Business outlook: budgets, ratings, and the sleeper hunt
Budgets remain in the efficient band. Most of the films above will sit beneath the $40–$50 million band, with many far below. That allows for aggressive PLF bookings without needing superhero-level volume to break even. The most likely R ratings include Evil Dead Burn, Werwulf, and possibly Resident Evil depending on the final cut. Scream 7, Insidious, and SOULM8TE can plausibly land PG-13 to maximize reach, though each franchise has toggled between ratings in the past. Specialty plays tend to lean R to preserve tone and intensity.

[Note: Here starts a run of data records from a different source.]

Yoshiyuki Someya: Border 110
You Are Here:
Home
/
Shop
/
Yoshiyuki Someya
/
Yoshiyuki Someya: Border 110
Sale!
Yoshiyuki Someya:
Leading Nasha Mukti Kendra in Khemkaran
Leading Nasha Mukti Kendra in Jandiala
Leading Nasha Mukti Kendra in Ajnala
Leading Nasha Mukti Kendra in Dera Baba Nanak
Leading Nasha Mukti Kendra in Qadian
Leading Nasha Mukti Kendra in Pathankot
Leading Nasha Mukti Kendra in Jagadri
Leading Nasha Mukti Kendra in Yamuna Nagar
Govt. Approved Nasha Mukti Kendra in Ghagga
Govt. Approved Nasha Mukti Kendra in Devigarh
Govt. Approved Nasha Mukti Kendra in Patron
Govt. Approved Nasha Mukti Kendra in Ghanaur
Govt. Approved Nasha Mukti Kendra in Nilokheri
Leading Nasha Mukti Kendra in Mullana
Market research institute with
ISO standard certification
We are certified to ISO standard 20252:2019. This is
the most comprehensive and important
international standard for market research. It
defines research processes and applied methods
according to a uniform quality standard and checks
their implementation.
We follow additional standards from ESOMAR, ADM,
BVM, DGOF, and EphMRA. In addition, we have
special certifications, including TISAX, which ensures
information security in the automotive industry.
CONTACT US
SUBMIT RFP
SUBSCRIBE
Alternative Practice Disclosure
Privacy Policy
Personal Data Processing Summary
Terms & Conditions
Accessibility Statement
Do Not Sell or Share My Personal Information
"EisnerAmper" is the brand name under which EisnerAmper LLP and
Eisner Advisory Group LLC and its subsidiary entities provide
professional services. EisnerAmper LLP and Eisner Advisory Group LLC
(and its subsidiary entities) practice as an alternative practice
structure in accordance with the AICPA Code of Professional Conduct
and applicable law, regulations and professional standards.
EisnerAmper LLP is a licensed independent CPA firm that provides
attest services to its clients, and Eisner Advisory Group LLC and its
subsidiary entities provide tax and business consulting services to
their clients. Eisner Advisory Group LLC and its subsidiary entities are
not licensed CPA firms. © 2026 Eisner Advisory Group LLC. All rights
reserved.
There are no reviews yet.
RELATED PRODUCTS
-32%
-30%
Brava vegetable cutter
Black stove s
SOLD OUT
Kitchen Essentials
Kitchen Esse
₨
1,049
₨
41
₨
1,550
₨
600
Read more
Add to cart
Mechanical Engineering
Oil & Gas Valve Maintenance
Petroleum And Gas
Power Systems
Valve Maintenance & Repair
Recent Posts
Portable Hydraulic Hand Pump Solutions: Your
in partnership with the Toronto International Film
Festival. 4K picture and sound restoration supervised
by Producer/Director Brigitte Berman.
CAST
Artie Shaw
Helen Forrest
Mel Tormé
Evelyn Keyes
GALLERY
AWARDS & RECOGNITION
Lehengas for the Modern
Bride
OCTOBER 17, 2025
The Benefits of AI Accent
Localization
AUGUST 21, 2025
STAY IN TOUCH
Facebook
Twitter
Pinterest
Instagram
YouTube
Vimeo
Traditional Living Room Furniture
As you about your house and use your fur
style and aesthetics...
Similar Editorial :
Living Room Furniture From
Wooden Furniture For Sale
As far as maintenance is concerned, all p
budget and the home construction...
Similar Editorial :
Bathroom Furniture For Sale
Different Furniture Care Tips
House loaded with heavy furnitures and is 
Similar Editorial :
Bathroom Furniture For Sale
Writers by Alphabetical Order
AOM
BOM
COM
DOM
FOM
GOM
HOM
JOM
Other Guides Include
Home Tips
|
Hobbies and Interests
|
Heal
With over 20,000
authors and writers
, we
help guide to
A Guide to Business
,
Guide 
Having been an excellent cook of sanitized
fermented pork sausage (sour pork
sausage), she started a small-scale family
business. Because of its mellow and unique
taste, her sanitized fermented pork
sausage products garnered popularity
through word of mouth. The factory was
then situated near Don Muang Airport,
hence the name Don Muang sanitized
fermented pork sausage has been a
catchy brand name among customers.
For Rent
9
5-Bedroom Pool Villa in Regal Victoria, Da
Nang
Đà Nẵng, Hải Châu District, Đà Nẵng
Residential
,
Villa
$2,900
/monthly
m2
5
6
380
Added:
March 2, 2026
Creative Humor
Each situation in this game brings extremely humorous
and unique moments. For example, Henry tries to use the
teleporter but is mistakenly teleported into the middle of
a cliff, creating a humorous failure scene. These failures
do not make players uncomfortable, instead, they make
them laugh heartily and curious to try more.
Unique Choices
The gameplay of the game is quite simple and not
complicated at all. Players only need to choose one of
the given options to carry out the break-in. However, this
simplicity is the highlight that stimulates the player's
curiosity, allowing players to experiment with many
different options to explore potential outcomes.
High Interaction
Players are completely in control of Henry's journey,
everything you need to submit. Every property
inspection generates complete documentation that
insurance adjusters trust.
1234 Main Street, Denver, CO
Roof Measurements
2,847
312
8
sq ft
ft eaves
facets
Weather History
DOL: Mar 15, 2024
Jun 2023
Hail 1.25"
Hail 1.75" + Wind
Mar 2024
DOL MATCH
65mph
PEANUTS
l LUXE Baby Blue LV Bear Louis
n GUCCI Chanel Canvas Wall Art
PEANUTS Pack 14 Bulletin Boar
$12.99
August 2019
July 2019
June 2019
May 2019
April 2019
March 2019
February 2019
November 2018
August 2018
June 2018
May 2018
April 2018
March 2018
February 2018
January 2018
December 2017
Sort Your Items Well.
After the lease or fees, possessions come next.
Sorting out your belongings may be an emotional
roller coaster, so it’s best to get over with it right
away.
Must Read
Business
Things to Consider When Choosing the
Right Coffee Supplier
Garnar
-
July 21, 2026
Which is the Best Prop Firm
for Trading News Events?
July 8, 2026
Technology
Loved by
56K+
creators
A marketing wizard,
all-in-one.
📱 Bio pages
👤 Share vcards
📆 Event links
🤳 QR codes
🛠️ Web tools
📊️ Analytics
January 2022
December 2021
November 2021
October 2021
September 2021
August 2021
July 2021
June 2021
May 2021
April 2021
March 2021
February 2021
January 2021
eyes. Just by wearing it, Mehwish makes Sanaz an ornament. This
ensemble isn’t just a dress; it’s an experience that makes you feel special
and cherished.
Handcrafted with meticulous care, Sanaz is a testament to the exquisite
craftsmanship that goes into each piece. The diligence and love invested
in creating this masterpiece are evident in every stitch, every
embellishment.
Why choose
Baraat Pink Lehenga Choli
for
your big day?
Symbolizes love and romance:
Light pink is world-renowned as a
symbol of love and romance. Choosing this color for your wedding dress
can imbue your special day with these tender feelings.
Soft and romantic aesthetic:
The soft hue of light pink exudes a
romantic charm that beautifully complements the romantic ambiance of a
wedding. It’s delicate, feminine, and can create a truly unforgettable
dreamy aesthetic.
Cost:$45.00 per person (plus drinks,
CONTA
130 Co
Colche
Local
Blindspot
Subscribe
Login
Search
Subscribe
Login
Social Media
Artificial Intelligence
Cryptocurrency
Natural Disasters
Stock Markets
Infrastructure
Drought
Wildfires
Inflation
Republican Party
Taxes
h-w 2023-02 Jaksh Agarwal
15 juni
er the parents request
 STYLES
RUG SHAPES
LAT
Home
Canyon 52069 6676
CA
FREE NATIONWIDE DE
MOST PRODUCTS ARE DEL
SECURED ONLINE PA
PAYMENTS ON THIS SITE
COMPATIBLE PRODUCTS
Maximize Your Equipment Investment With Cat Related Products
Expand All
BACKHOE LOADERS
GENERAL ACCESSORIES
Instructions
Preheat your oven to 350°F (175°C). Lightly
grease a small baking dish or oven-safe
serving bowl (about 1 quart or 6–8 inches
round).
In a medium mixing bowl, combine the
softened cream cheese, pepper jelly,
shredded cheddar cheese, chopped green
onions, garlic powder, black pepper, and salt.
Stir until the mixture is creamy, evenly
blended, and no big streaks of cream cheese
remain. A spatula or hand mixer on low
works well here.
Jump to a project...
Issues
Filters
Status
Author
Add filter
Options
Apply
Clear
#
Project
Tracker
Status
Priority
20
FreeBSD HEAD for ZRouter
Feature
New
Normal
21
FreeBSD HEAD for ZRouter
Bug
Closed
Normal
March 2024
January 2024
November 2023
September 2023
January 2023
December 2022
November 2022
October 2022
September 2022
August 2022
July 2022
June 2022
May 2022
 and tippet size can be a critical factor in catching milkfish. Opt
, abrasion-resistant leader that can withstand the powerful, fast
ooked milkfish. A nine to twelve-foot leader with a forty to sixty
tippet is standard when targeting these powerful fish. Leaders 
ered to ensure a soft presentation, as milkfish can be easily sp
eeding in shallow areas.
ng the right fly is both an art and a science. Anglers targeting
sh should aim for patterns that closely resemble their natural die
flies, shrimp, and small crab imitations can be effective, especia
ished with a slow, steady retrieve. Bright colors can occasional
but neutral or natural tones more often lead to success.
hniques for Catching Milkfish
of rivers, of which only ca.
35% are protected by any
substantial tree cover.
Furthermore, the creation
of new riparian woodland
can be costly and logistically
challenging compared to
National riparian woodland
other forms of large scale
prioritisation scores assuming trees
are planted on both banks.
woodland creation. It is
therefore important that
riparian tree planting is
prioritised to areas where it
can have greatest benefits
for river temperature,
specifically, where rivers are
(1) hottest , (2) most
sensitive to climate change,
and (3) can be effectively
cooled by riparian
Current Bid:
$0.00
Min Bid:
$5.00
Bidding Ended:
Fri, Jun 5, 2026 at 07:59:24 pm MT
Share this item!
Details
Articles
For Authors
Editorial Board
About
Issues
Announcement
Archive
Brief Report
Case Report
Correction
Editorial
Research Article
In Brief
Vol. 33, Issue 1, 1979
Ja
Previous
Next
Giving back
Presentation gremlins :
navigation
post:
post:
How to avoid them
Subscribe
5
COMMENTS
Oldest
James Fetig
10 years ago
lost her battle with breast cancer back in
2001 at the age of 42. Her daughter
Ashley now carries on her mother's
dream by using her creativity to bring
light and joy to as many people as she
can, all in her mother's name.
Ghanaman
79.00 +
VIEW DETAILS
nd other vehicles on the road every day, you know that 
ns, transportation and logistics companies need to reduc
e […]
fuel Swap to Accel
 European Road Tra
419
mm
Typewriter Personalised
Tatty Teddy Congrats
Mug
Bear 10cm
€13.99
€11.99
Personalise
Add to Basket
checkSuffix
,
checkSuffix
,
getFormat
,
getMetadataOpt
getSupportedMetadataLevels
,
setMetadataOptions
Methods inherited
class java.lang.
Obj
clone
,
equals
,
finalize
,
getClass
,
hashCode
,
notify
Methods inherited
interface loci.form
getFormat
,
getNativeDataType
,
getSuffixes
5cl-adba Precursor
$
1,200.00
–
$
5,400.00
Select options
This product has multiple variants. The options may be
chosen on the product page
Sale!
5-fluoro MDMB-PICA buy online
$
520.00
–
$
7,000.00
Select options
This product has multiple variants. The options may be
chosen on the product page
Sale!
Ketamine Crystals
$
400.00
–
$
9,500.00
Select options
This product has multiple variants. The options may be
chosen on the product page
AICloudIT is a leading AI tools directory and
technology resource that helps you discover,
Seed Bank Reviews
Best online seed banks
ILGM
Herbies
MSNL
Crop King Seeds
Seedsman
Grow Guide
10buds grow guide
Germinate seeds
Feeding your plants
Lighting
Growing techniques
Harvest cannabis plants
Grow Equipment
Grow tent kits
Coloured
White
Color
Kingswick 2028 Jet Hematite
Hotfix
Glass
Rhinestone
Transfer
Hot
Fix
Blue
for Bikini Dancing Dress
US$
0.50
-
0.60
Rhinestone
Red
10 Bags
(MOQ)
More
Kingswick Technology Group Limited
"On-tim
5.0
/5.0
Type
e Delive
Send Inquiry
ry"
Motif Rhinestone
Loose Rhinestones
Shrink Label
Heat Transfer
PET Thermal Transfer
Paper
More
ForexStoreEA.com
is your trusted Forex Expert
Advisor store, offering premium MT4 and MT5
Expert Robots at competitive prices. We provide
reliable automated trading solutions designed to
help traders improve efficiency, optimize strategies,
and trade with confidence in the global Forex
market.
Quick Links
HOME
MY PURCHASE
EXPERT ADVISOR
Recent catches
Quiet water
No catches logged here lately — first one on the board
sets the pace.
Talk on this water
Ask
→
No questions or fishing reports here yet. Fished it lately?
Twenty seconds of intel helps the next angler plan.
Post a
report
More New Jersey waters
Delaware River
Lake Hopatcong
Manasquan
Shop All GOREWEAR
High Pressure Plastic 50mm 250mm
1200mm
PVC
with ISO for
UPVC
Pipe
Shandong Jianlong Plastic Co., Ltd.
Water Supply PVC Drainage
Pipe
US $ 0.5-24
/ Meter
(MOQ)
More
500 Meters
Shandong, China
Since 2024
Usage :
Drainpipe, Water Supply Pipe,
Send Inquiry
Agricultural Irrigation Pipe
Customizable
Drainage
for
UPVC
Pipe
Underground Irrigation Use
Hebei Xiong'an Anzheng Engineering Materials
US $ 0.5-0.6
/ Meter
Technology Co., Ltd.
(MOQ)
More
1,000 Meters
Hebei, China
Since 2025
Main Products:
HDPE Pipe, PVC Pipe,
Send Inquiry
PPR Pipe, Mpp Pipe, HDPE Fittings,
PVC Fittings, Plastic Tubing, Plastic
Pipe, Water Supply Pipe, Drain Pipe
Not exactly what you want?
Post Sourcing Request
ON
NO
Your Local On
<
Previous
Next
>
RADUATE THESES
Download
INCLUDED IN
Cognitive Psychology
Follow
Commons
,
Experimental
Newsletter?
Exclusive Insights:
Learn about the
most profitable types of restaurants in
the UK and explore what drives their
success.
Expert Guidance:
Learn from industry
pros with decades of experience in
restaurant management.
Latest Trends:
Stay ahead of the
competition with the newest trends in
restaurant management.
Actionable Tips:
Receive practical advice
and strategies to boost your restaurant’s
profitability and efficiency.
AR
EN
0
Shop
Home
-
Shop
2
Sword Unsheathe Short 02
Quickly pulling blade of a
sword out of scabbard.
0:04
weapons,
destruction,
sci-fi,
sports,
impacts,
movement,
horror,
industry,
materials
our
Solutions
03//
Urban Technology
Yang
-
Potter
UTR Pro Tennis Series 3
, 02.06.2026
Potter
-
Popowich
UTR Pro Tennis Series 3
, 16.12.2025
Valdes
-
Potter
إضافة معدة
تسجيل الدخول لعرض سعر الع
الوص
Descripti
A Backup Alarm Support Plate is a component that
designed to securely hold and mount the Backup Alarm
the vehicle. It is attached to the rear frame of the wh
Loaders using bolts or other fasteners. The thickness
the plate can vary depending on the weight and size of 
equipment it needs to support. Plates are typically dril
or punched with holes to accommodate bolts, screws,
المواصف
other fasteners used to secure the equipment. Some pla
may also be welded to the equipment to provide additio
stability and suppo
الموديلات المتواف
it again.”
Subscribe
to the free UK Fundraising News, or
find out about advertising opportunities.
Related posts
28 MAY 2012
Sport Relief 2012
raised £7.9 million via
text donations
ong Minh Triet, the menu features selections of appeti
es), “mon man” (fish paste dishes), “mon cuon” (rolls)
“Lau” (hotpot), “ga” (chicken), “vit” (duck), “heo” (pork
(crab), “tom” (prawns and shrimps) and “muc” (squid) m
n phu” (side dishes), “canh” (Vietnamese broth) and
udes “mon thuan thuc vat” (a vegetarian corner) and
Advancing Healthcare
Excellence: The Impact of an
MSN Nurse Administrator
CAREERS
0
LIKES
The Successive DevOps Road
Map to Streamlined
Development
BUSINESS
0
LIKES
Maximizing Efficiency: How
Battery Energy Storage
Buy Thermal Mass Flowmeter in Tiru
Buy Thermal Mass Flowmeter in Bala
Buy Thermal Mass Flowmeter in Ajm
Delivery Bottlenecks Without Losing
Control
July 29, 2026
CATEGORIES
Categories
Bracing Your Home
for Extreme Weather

The underdog chase continues in Q1, where lean-budget genre can own weekends with minimal competition, and again in late summer, where horror often becomes the conversation when tentpoles tire. The 2026 slate is set up to press those advantages. January could easily deliver the first dark-horse hit of the year, and August into September gives Sony an avenue to hold screens with back-to-back supernatural IP while still leaving room for an indie breakout.
Internationally, brand recognition helps Resident Evil, Evil Dead, and Scream travel, while 28 Years Later benefits from a British setting and returning talent. Werwulf and The Mummy will lean on auteur and classic-monster awareness abroad. Streamers will amplify the tail, with copyright pickups boosting Universal’s slate and Shudder driving evangelism for Cineverse titles. Plan on a solid PVOD window generally, since horror fans have shown a willingness to pay for convenience after an opening weekend, especially when word of mouth is strong.
How the year flows for audiences
From a moviegoer’s perspective, the 2026 horror year offers flow and breadth. January is a array, February delivers a legacy slasher, April revives a Universal monster, May and June provide a ghostly double-hit for date nights and group outings, July leans brutal, August and September keep the supernatural momentum, October turns into a Jordan Peele event, and December invites a chilly, literate nightmare. That is how you maintain buzz and butts in seats without cannibalizing your own titles. The pattern also supports social campaigns that can compound over time, using earlier releases to prep the audience for bigger plays in the fall.
Exhibitors appreciate the spacing. Horror delivers steady Thursday pops, right-sized allotments, and strong PLF uptake when the creative supports it. The 2026 slate has at least three titles that can deserve premium formats, with The Mummy, Evil Dead Burn, and Werwulf all showcasing grain, sound, and visual design that benefit from larger formats. The calendar also leaves room for specialty platformers to open in New York and Los Angeles, build reviews, and slide into national conversation as the fall progresses.
2026, Lined Up To Scare
Windows change. Ratings change. Casts evolve. But the spine of 2026 horror is in place. There is brand heft where it matters, inventive vision where it helps, and a calendar that shows studios get how and when audiences want scares. The awards and festival pipeline into 2027 will come into focus once the fall festivals lock, and it would not be surprising to see at least one near-deadline boutique buy join the party. For now, the job is simple, craft precise trailers, keep the curtain closed, and let the shocks sell the seats.